Product Earth Logo
American flag with the sky behind it next to a historic white building

Cannabis Reclassification Recommendation From US Health Department

Recent analysis leads to a breakthrough recommendation that cannabis be reclassified from Schedule 1 to Schedule 3.

Cannabis Reclassification Recommendation From US Health Department

In a historic development, the US Health and Human Services department (HHS) has recommended that cannabis be reclassified from Schedule 1 to Schedule 3. This recommendation is based on a comprehensive 252-page analysis by the HHS, a document that has now been fully disclosed, revealing a nuanced and detailed rationale for this significant policy shift.

The HHS's analysis begins by confirming the recommendation to move cannabis to Schedule III. This reclassification requires HHS to establish three key findings: cannabis's lower potential for abuse compared to Schedule I and II substances, its currently accepted medical use in treatment in the US, and the possibility of leading to moderate or low physical dependence or high psychological dependence.

What does the unredacted document say?

A. Cannabis’s Lower Abuse Potential

The HHS's assessment of cannabis’s abuse potential involved a comparative analysis with substances from various schedules, including heroin and cocaine (Schedule I and II) and ketamine (Schedule III). The findings suggest that despite the high prevalence of non-medical cannabis use, it does not produce as serious outcomes as drugs in Schedules I or II. The wide availability of high-THC products and data demonstrating fewer negative outcomes than harder drugs strengthened this conclusion.
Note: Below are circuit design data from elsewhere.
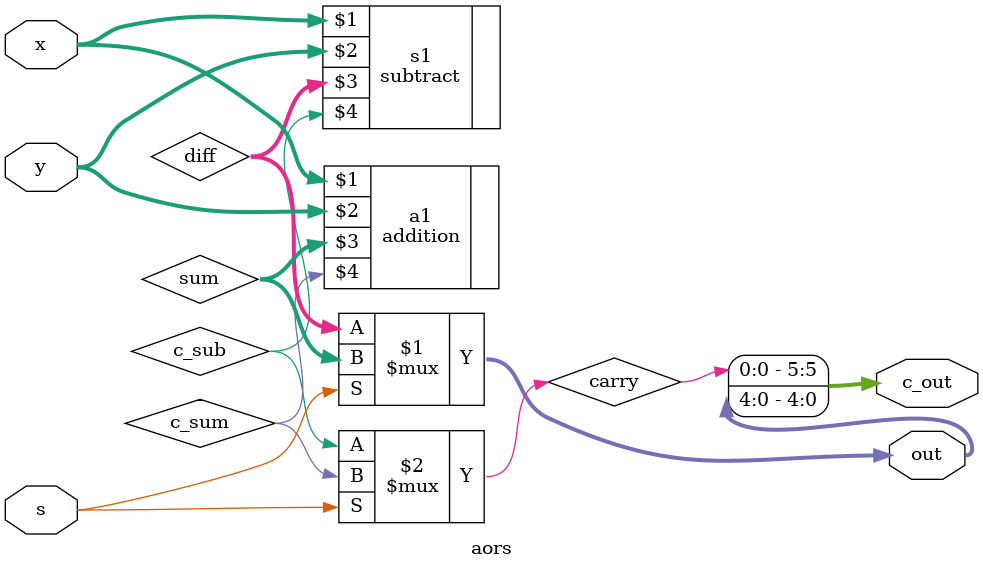
<source format=v>
module aors(x,y,s,out,c_out);

input [3:0] x,y;
input s;
output [4:0] out;
output [5:0] c_out;
wire [4:0] sum,diff;
wire c_add, c_sub, carry;

addition a1(x,y,sum,c_sum);
subtract s1(x,y,diff,c_sub);

assign out = s ? sum : diff;
assign carry = s ? c_sum : c_sub;

assign c_out = {carry, out};

endmodule

</source>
B. Currently Accepted Medical Use

HHS's approach to assessing "currently accepted medical use in treatment" (CAMU) has evolved. The analysis recognized over 30,000 healthcare professionals prescribing cannabis for more than six million patients under various state programs. The Food and Drug Administration’s (FDA) review underlined credible scientific support for cannabis's use in treating conditions like anorexia, nausea, vomiting, and pain, acknowledging that while full FDA approval for these uses is pending, the current evidence supports its medical utility.

C. Dependence Potential

HHS concluded that cannabis abuse could lead to moderate or low physical dependence and emphasised that high psychological dependence is not typical in most users. This conclusion was supported by data comparing the effects of cannabis abuse with other controlled substances and alcohol.

Notable Observations

Several aspects of the HHS’s analysis are particularly noteworthy:

  • Focus on Alcohol Comparison: HHS's decision to compare cannabis's harms with those of alcohol, a substance exempt from the Controlled Substances Act (CSA), is intriguing. This comparison emphasises cannabis's relatively lower risk profile compared to widely available and abused substances like alcohol.
  • Variability of Cannabis: HHS recognized the heterogeneity of cannabis plants and their complex chemical profiles. Instead of viewing this as a barrier, the agency focused on a wide range of cannabis-derived substances, primarily those delivering Δ9-THC, the key biologically active substance.
  • State-Level Regulations and FDA-Approved Synthetics: The analysis highlighted the importance of state-level regulations in assessing medical use and noted the relevance of data supporting the rescheduling of FDA-approved synthetic THCs.

Conclusion

This comprehensive review by the HHS marks a pivotal moment in the US's drug policy, acknowledging the evolving understanding of cannabis's potential and risks. The reclassification to Schedule III, pending DEA's agreement, could significantly impact the medical, legal, and financial landscapes surrounding cannabis. We expect that this ruling could have profound implications for the global cannabis industry, depending on the decisions that the DEA now makes.